Mais de 100 anos desde o naufrágio do RMS Titanic, o navio ainda é objeto de pesquisa dos historiadores. A justiça dos Estados Unidos autorizou uma expedição ao fundo do mar para tentar recuperar o telégrafo usado pela equipe do navio para emitir o pedido de socorro após o choque com o iceberg no oceano Atlântico Norte.

O telégrafo ficava na suíte Marconi, uma das salas de operações do navio. Os tripulantes enviaram sinais com a localização do navio em código Morse na esperança de que algum outro rádio pudesse captar o pedido de socorro. O navio RMS Carpathia, que fazia a travessia dos Estados Unidos para a Áustria, recebeu a mensagem e mudou sua rota para resgatar os botes com 705 sobreviventes do Titanic. O choque com o iceberg ocorreu na noite do dia 14 de abril de 1912, e o resgate chegou na manhã do dia seguinte.

A responsável pela missão é a empresa RMS Titanic, Inc., que já conduziu sete missões de pesquisa e recuperou mais de cinco mil artefatos do navio. “Se não fosse por esse rádio, nenhum sinal de socorro teria sido enviado, ninguém teria sobrevivido, e talvez nós nunca teríamos encontrado o Titanic”, disse o presidente da empresa em entrevista ao Business Insider.

O resgate do telégrafo chegou em boa hora. O navio está sendo deteriorado por uma bactéria chamada Halomonas titanicae, capaz de metabolizar óxido de ferro (em outras palavras, comer ferrugem).

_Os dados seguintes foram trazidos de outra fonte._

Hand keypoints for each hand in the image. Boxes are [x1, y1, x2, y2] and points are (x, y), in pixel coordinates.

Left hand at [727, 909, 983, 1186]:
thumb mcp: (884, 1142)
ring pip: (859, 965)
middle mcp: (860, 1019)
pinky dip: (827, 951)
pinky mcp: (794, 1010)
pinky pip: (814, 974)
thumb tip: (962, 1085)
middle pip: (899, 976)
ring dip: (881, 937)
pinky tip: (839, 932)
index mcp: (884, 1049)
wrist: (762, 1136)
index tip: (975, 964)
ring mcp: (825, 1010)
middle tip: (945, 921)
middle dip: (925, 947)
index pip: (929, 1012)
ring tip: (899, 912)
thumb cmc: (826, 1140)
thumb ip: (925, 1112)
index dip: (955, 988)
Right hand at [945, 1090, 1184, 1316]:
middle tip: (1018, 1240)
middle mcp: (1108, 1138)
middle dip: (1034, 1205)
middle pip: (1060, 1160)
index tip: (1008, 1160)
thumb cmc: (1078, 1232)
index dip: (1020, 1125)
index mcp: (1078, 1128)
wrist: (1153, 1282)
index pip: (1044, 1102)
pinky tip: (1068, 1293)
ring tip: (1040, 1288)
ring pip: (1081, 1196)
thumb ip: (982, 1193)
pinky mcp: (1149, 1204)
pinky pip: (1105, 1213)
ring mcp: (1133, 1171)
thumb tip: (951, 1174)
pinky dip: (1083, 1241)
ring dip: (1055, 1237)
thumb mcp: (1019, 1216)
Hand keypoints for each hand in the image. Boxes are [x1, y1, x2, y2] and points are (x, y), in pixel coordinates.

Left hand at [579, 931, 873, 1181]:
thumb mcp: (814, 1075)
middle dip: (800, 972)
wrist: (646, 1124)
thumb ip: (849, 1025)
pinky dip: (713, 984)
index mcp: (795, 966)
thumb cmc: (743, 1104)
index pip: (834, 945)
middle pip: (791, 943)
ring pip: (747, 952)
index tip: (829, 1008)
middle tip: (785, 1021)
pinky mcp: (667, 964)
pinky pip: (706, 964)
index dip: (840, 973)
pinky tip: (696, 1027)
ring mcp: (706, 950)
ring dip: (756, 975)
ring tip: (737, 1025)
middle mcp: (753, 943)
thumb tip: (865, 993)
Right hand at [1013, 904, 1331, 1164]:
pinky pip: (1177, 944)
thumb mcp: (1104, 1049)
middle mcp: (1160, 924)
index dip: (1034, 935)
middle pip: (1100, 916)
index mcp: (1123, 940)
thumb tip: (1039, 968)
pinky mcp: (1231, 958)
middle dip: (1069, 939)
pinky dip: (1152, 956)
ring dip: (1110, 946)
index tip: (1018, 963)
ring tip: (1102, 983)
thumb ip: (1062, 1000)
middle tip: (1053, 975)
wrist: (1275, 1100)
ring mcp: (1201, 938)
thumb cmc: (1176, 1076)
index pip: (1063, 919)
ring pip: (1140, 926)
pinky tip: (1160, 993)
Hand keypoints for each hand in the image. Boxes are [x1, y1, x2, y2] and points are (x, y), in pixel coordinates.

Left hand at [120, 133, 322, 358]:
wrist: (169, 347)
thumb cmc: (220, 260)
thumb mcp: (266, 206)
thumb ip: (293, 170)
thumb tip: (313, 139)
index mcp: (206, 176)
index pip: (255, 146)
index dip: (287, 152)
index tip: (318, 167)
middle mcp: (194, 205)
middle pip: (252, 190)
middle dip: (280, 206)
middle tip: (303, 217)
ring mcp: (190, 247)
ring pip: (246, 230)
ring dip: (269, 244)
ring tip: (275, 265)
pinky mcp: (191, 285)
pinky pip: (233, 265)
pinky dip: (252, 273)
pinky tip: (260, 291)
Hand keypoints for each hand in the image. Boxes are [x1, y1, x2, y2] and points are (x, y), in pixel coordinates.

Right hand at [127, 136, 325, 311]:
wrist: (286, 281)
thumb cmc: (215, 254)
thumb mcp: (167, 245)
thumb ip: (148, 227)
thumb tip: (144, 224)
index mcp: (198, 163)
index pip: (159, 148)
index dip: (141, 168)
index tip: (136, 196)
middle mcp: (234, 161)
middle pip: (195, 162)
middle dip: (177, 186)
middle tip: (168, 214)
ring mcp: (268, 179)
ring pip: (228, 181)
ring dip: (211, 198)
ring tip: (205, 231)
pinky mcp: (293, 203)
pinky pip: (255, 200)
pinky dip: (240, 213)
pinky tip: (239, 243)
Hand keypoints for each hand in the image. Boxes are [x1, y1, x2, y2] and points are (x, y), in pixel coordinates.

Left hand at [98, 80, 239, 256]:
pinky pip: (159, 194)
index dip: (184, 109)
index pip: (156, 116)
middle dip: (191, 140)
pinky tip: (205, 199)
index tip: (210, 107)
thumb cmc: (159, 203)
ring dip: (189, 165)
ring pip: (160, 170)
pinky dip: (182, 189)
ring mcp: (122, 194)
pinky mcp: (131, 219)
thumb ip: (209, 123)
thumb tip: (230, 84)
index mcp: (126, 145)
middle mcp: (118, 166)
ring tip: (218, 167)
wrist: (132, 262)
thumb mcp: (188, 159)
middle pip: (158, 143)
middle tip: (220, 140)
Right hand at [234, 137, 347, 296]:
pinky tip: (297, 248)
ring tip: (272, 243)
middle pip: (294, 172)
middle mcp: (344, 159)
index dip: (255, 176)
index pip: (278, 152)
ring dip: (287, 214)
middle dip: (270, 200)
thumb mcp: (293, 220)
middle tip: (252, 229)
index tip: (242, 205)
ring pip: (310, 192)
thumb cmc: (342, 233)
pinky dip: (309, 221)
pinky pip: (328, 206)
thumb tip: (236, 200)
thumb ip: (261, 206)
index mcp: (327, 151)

Os pesquisadores acreditam que o navio possa desaparecer até 2030. Segundo o presidente da RMS Titanic, Inc., a sala Marconi é uma das mais degradadas.

Esse é um dos principais motivos que justifica a expedição. A justiça determinou que o telégrafo tem “histórico, educativo, científico e cultural” e deve ser resgatado antes que seja tarde demais. Além de servir para estudos de historiadores, ele ficará em exposição para “contar a história dos homens que mandaram sinais de socorro às embarcações vizinhas até a água, literalmente, chegar nos pés deles”, conta a empresa.